**TRECHO FORNECIDO:**
################

Sistema carcerário brasileiro: problemas e soluções

Enviada em 03/10/2021

O intuito do cárcere, além de afastar o criminoso da sociedade, é reeducá-lo para retornar a ela sem que retorne a cometer delitos, fornecendo-o devido respaldo condicional e psicológico. No Brasil, no entanto, isso não acontece; com a superlotação e descaso com a qualidade do encarceramentos bem como o futuro do encarcerado. Dessa forma nota-se a questão prisional do país precisa de severa atenção na forma com é tratada.

Atualmente, calcula-se que em cada cela feita para abrigar oito pessoas são abrigadas treze, sem cama suficiente ou condições de higiene. No Complexo Prisional de Salvador, por exemplo, a lotação pode chegar a vinte presos amontoados em uma única, convivendo com ratos e baratas, algo que causa doenças. Para agravar esse cenário ainda existe prisão das pessoas que esperam por julgamento, muitas das quais poderiam responder em liberdade ou cárcere privado, e acabam por não ser condenadas ao final do processo judicial.

Não obstante, não se vê a preocupação com as causas da prisão na separação do presos, os quais podem sair do encarceramento envolvidos ainda mais com a violência, nem com a formação psicológica, educacional e empregatícia, algo demonstrando na relação entre detentos e funcionários dos presídios e na universalidade que lhes é atribuída dentro dos presídios.

Evidencia-se assim grande indiferença com relação aos presos, sendo necessário, principalmente, uma melhor avaliação das condições nas quais esses devem ser isolados pelos entes prisionais, de acordo com os crimes cometidos, para que se alterem as formas de encarceramento, diminuindo a superlotação bem como a chance de que esses se insiram mais no mundo do crime, e uma reformulação estrutural das celas, para que ao menos sejam melhoradas nestas as condições de higiene.

################

**MATERIAL FORNECIDO:**

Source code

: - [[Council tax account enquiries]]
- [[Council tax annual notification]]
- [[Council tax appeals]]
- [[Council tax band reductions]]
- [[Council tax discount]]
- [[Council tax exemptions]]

################

**TAREFA:**
Responda com base no texto sobre o sistema carcerário:
(a) Além de afastar o criminoso da sociedade, qual é o intuito do cárcere?
(b) Segundo o cálculo citado, quantas pessoas são abrigadas numa cela feita para oito?
(c) Em que complexo prisional a lotação pode chegar a vinte presos numa única cela?

**RESPOSTA ESPERADA:**
(a) Reeducá-lo para retornar à sociedade sem voltar a cometer delitos.
(b) Treze.
(c) No Complexo Prisional de Salvador.